[Opening Dataset content section]

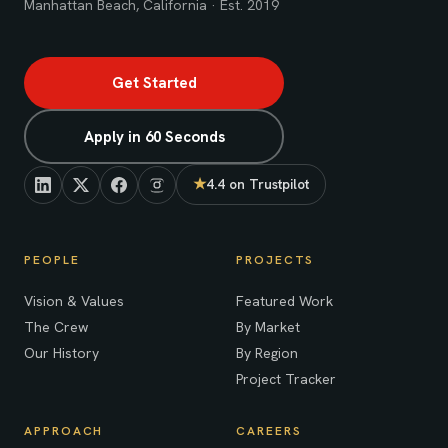
Manhattan Beach, California · Est. 2019
Get Started
Apply in 60 Seconds
★
4.4 on Trustpilot
(opens in new tab)
PEOPLE
PROJECTS
Vision & Values
Featured Work
The Crew
By Market
Our History
By Region
Project Tracker
APPROACH
CAREERS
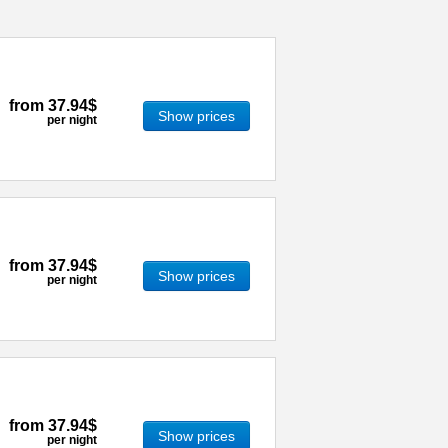
from
37.94$
Show prices
per night
from
37.94$
Show prices
per night
from
37.94$
Show prices
per night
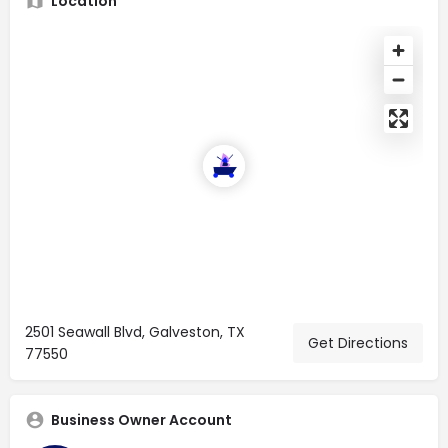
Location
2501 Seawall Blvd, Galveston, TX
Get Directions
77550
Business Owner Account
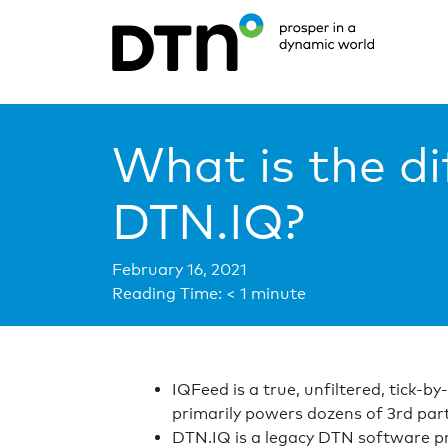
What is the d
DTN.IQ?
February 16, 2021
Reading Time:
< 1
minute
IQFeed is a true, unfiltered, tick-b
primarily powers dozens of 3rd part
DTN.IQ is a legacy DTN software pr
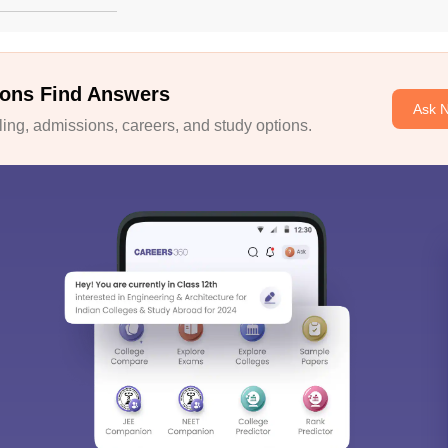
ons Find Answers
Ask 
ng, admissions, careers, and study options.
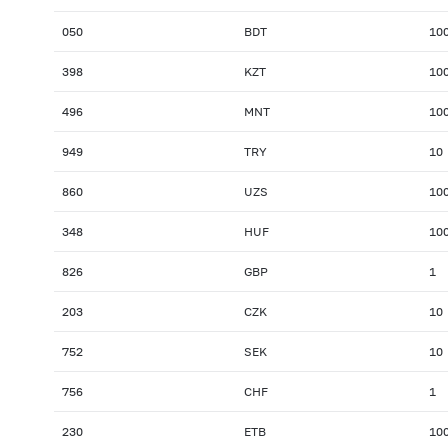
050
BDT
10
398
KZT
10
496
MNT
10
949
TRY
10
860
UZS
10
348
HUF
10
826
GBP
1
203
CZK
10
752
SEK
10
756
CHF
1
230
ETB
10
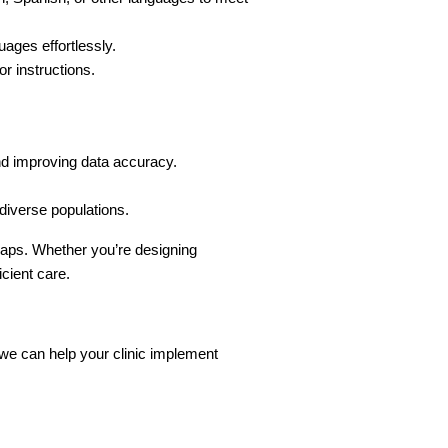
ages effortlessly.
or instructions.
and improving data accuracy.
 diverse populations.
 gaps. Whether you’re designing 
icient care.
 we can help your clinic implement 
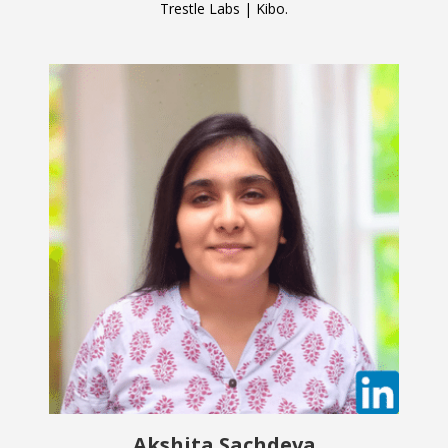
Trestle Labs | Kibo.
Akshita Sachdeva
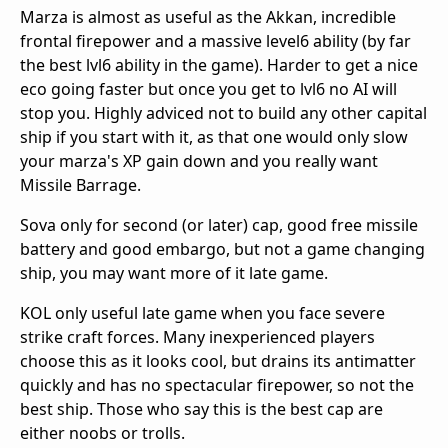
Marza is almost as useful as the Akkan, incredible
frontal firepower and a massive level6 ability (by far
the best lvl6 ability in the game). Harder to get a nice
eco going faster but once you get to lvl6 no AI will
stop you. Highly adviced not to build any other capital
ship if you start with it, as that one would only slow
your marza's XP gain down and you really want
Missile Barrage.
Sova only for second (or later) cap, good free missile
battery and good embargo, but not a game changing
ship, you may want more of it late game.
KOL only useful late game when you face severe
strike craft forces. Many inexperienced players
choose this as it looks cool, but drains its antimatter
quickly and has no spectacular firepower, so not the
best ship. Those who say this is the best cap are
either noobs or trolls.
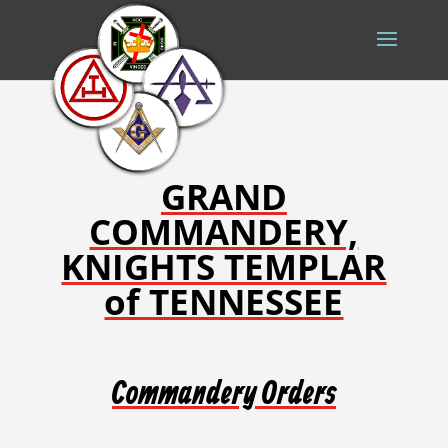
GRAND
COMMANDERY,
KNIGHTS TEMPLAR
of TENNESSEE
Commandery Orders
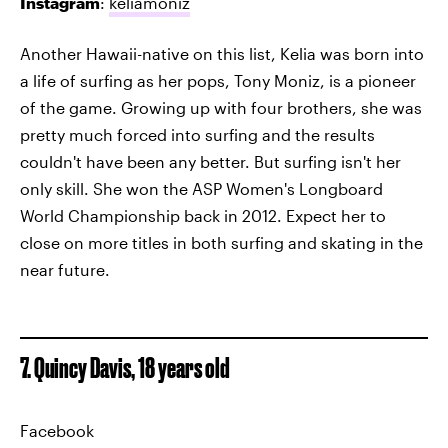
Instagram
:
keliamoniz
Another Hawaii-native on this list, Kelia was born into
a life of surfing as her pops, Tony Moniz, is a pioneer
of the game. Growing up with four brothers, she was
pretty much forced into surfing and the results
couldn't have been any better. But surfing isn't her
only skill. She won the ASP Women's Longboard
World Championship back in 2012. Expect her to
close on more titles in both surfing and skating in the
near future.
7. Quincy Davis, 18 years old
Facebook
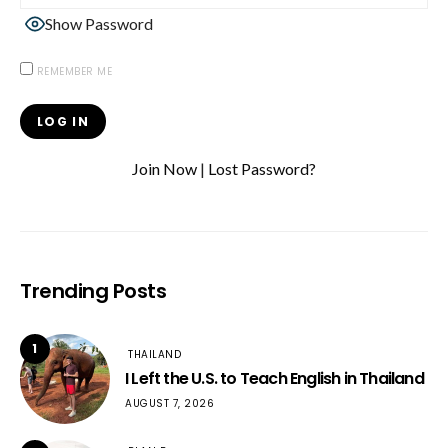
Show Password
REMEMBER ME
Join Now
|
Lost Password?
Trending Posts
1
THAILAND
I Left the U.S. to Teach English in Thailand
AUGUST 7, 2026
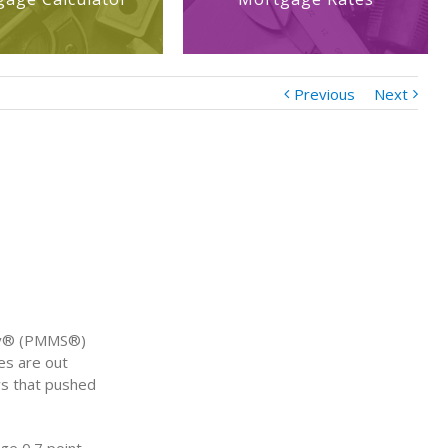
Previous
Next
vey® (PMMS®)
es are out
ws that pushed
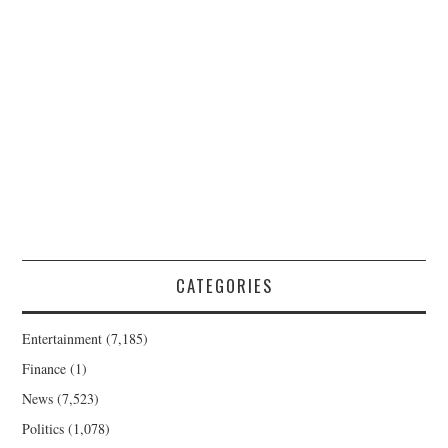
CATEGORIES
Entertainment
(7,185)
Finance
(1)
News
(7,523)
Politics
(1,078)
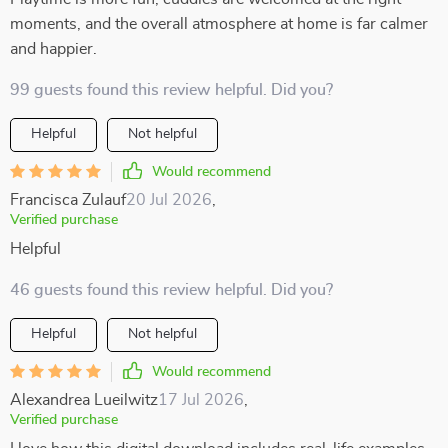
moments, and the overall atmosphere at home is far calmer
and happier.
99 guests found this review helpful. Did you?
Helpful
Not helpful
Would recommend
Francisca Zulauf
20 Jul 2026
,
Verified purchase
Helpful
46 guests found this review helpful. Did you?
Helpful
Not helpful
Would recommend
Alexandrea Lueilwitz
17 Jul 2026
,
Verified purchase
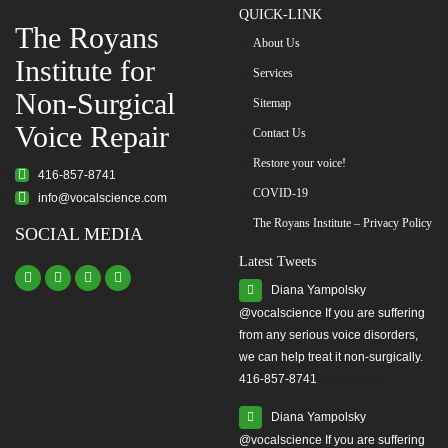
QUICK-LINK
The Royans
About Us
Institute for
Services
Non-Surgical
Sitemap
Voice Repair
Contact Us
Restore your voice!
416-857-8741
COVID-19
info@vocalscience.com
The Royans Institute – Privacy Policy
SOCIAL MEDIA
Latest Tweets
Diana Yampolsky
from any serious voice disorders,
we can help treat it non-surgically.
416-857-8741
#yourvoice
Diana Yampolsky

[Closing Dataset content section]

Task requirements: Pictures aside, please output the whole listing exactly as it appears above.

Solution:
Manhattan Beach, California · Est. 2019
Get Started
Apply in 60 Seconds
★
4.4 on Trustpilot
(opens in new tab)
PEOPLE
PROJECTS
Vision & Values
Featured Work
The Crew
By Market
Our History
By Region
Project Tracker
APPROACH
CAREERS
from
37.94$
Show prices
per night
from
37.94$
Show prices
per night
from
37.94$
Show prices
per night
Location
2501 Seawall Blvd, Galveston, TX
Get Directions
77550
Business Owner Account
What is the d
DTN.IQ?
February 16, 2021
Reading Time:
< 1
minute
IQFeed is a true, unfiltered, tick-b
primarily powers dozens of 3rd part
DTN.IQ is a legacy DTN software pr
ons Find Answers
Ask 
ng, admissions, careers, and study options.
050
BDT
10
398
KZT
10
496
MNT
10
949
TRY
10
860
UZS
10
348
HUF
10
826
GBP
1
203
CZK
10
752
SEK
10
756
CHF
1
230
ETB
10
ages effortlessly.
or instructions.
and improving data accuracy.
 diverse populations.
 gaps. Whether you’re designing 
icient care.
 we can help your clinic implement 
Trestle Labs | Kibo.
Akshita Sachdeva
Marza is almost as useful as the Akkan, incredible
frontal firepower and a massive level6 ability (by far
the best lvl6 ability in the game). Harder to get a nice
eco going faster but once you get to lvl6 no AI will
stop you. Highly adviced not to build any other capital
ship if you start with it, as that one would only slow
your marza's XP gain down and you really want
Missile Barrage.
Sova only for second (or later) cap, good free missile
battery and good embargo, but not a game changing
ship, you may want more of it late game.
KOL only useful late game when you face severe
strike craft forces. Many inexperienced players
choose this as it looks cool, but drains its antimatter
quickly and has no spectacular firepower, so not the
best ship. Those who say this is the best cap are
either noobs or trolls.
GRAND
COMMANDERY,
KNIGHTS TEMPLAR
of TENNESSEE
Commandery Orders
Instagram
:
keliamoniz
Another Hawaii-native on this list, Kelia was born into
a life of surfing as her pops, Tony Moniz, is a pioneer
of the game. Growing up with four brothers, she was
pretty much forced into surfing and the results
couldn't have been any better. But surfing isn't her
only skill. She won the ASP Women's Longboard
World Championship back in 2012. Expect her to
close on more titles in both surfing and skating in the
near future.
7. Quincy Davis, 18 years old
Facebook
Show Password
REMEMBER ME
Join Now
|
Lost Password?
Trending Posts
1
THAILAND
I Left the U.S. to Teach English in Thailand
AUGUST 7, 2026
Previous
Next
vey® (PMMS®)
es are out
ws that pushed
CATEGORIES
Entertainment
(7,185)
Finance
(1)
News
(7,523)
Politics
(1,078)
moments, and the overall atmosphere at home is far calmer
and happier.
99 guests found this review helpful. Did you?
Helpful
Not helpful
Would recommend
Francisca Zulauf
20 Jul 2026
,
Verified purchase
Helpful
46 guests found this review helpful. Did you?
Helpful
Not helpful
Would recommend
Alexandrea Lueilwitz
17 Jul 2026
,
Verified purchase
QUICK-LINK
The Royans
About Us
Institute for
Services
Non-Surgical
Sitemap
Voice Repair
Contact Us
Restore your voice!
416-857-8741
COVID-19
info@vocalscience.com
The Royans Institute – Privacy Policy
SOCIAL MEDIA
Latest Tweets
Diana Yampolsky
from any serious voice disorders,
we can help treat it non-surgically.
416-857-8741
#yourvoice
Diana Yampolsky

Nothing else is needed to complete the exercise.